Ils écrivent ... chez Gallimard (par Philippe Chauché)
Tout est déjà dans les livres, François-Henri Désérable, Gallimard, Tracts de Crise N°7, mars 2020, 8 pages
Lumière continue, Marc Pautrel, Gallimard, Le Chemin N°10, avril 2020, 9 pages
Naufrage, Michaël Ferrier, Gallimard, Tracts de Crise N°59, avril 2020, 10 pages
En l’an 1349, Guillaume de Machaut, Tracts de Crise N°58, Gallimard, avril 2020, trad. ancien français, Jacqueline Cerquiglini-Toulet, 14 pages
La Mort cette abstraction, Catherine Cusset, Gallimard, Tracts de Crise N°61, avril 2020
« Ces voix doivent se faire entendre en tous lieux, comme ce fut le cas des grands « tracts de la NRF » qui parurent dans les années 1930, signés par André Gide, Jules Romains, Thomas Mann ou Jean Giono – lequel rappelait en son temps : « Nous vivons les mots quand ils sont justes » (Antoine Gallimard).

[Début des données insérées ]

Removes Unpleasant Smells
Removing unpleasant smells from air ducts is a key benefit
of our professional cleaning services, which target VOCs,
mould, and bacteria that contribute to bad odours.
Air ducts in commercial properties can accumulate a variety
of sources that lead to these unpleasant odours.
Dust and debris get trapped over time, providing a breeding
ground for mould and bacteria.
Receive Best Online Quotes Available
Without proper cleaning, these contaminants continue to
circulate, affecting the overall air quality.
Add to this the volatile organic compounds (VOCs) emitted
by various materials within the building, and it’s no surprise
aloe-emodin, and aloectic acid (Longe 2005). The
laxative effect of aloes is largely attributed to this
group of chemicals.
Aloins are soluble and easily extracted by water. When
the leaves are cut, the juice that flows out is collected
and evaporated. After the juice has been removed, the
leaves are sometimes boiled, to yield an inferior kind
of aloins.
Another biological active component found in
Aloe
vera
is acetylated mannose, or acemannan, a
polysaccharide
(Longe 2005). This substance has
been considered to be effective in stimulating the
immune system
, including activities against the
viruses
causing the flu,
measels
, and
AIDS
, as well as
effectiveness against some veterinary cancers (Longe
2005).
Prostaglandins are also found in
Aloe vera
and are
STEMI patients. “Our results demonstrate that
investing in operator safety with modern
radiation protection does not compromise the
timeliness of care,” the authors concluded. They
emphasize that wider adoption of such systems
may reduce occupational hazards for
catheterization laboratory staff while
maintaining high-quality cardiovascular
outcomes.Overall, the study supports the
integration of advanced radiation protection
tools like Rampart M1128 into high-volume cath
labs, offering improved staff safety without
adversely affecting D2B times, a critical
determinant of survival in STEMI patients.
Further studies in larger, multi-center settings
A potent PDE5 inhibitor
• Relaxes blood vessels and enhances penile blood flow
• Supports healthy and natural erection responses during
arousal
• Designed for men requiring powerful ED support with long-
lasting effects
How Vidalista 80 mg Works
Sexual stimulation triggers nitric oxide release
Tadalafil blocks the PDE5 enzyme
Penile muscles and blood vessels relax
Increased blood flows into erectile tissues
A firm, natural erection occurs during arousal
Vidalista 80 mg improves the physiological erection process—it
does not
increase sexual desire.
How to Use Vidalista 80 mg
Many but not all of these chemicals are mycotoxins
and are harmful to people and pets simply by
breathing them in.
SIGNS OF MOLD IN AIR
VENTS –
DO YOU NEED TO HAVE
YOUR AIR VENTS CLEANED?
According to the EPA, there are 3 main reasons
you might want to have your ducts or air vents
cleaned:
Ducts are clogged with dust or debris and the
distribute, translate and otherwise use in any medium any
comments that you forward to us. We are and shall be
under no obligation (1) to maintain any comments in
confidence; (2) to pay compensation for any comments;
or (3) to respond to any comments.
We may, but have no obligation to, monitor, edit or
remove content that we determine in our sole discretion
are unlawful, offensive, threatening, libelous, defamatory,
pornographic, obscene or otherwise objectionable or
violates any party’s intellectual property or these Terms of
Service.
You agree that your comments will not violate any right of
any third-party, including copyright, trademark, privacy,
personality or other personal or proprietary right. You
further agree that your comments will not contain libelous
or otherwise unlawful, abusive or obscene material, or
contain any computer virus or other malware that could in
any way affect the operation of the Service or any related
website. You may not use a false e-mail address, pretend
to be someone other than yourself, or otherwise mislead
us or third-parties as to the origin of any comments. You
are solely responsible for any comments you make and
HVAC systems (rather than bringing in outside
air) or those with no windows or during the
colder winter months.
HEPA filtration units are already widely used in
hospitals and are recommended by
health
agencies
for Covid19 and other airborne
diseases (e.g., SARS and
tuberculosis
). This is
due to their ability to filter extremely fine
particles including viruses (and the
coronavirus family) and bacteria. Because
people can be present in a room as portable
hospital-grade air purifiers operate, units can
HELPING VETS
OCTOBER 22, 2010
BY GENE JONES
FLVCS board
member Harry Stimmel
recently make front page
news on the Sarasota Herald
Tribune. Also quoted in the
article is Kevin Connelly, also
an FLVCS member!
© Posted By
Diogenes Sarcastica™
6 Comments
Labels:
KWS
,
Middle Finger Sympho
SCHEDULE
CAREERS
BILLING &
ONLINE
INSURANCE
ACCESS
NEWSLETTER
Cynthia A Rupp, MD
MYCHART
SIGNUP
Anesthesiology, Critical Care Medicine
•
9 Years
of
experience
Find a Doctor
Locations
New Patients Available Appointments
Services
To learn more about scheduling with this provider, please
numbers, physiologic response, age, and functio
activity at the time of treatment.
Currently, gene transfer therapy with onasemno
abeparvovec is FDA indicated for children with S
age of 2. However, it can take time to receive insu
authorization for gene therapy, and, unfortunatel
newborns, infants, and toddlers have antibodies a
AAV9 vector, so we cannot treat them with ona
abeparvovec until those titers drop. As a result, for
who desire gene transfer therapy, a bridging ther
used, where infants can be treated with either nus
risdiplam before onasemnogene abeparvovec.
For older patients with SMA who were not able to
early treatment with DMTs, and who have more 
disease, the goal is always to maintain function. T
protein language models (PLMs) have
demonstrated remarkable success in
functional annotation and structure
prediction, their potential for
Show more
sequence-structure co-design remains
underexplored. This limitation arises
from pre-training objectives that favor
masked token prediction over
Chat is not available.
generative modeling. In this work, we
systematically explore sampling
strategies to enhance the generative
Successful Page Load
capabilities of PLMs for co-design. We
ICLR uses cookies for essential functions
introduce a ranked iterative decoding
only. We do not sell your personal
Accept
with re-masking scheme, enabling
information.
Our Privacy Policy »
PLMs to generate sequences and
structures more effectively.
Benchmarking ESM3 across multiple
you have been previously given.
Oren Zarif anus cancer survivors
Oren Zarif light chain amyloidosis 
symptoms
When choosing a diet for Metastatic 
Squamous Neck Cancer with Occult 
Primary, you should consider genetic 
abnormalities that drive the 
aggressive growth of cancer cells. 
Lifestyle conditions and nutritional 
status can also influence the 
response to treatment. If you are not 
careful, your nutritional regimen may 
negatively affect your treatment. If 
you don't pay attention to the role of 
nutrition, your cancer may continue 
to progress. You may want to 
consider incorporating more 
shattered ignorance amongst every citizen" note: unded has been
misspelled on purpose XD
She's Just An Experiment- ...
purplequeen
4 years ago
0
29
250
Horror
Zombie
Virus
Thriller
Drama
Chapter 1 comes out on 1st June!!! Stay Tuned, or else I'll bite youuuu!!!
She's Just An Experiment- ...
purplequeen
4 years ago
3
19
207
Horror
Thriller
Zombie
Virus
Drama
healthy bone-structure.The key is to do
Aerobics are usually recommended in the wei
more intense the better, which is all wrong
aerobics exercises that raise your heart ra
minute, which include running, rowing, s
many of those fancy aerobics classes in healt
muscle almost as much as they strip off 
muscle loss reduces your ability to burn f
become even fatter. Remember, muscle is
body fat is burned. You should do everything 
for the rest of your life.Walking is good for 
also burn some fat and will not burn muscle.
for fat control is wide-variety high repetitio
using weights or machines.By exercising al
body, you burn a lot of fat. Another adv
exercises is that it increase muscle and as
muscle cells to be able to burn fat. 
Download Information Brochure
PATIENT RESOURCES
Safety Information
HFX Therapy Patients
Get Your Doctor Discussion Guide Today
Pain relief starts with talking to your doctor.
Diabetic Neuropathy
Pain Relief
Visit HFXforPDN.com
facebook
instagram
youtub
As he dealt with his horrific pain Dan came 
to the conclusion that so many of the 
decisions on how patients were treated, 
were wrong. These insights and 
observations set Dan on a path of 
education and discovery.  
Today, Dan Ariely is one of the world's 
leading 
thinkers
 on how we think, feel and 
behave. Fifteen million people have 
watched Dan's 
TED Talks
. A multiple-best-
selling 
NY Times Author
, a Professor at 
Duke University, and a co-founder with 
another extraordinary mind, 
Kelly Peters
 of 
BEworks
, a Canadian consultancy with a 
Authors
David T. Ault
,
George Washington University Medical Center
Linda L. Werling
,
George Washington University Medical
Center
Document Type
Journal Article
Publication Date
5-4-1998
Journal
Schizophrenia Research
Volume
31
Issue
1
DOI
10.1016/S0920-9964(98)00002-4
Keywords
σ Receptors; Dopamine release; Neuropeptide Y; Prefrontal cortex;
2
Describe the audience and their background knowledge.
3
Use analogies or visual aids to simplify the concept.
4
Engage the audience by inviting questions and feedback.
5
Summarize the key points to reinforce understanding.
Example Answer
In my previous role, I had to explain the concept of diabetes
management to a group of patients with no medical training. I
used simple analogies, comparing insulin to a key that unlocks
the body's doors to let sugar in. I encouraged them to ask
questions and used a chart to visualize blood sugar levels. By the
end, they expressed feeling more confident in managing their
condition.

« Je ne suis qu’écrivain, alors j’écris… un ami me rappelle que pendant l’épidémie de peste qui décima Londres en 1603, Shakespeare, réfugié à Stratford-upon-Avon, commença à écrire Le Roi Lear. Y a plus qu’à… » (François-Henri Désérable).
Des voix d’écrivains se font entendre depuis le début de la crise virale qui enflamme le monde, depuis que l’effroi s’impose, que l’on compte les morts et les alités sous respirateur, depuis qu’ici comme ailleurs, tout est sur pause. Le monde du livre est lui aussi alité, sous respirateur numérique. Les maisons d’éditions multiplient les offres gracieuses de lectures en ligne, et elles ont raison, en attendant le déconfinement littéraire, et la rentrée, qui s’annonce pour le moins prudente. Les libraires et les maisons d’éditions devront surmonter ce chaos. Les écrivains écriront comme ils l’ont toujours fait, aujourd’hui ils écrivent, certains dans le silence, loin du tumulte des réseaux sociaux, d’autres dans les journaux, les magazines et leurs maisons d’édition qui les y invitent. Ils écrivent pour témoigner, raconter, interroger, douter, ou plus naturellement pour offrir quelques éclats de leur art romanesque, qui est lui aussi suspendu au Temps des souvenirs présents.
« Elle dit que l’eau ici la berce, partout et toujours, qu’elle soit en vaporetto ou bien à marcher le long des canaux » (Marc Pautrel).
Marc Pautrel est à Venise, en belle compagnie, où une pluie de vie arrose les habitants. Michaël Ferrier se plonge dans des histoires de naufrages anciens où la vie repose sur des hommes honorables (les soignants d’aujourd’hui). Catherine Cusset voit la mort rôder et Guillaume de Machaut s’invite, de très loin, d’un 14e siècle où la mort s’insinue partout – « tout ce qui d’habitude était vert avait changé de couleur ; la bise avait tout décoloré, elle qui a coupé maintes fleurs par la froideur de son épée ». Cette présence, même invisible, des écrivains, est un heureux signe, des romans se façonnent en ce moment, des nouvelles s’affûtent. Demain nous saurons s’ils sont à la hauteur, de l’art littéraire, mais aussi des humeurs du monde.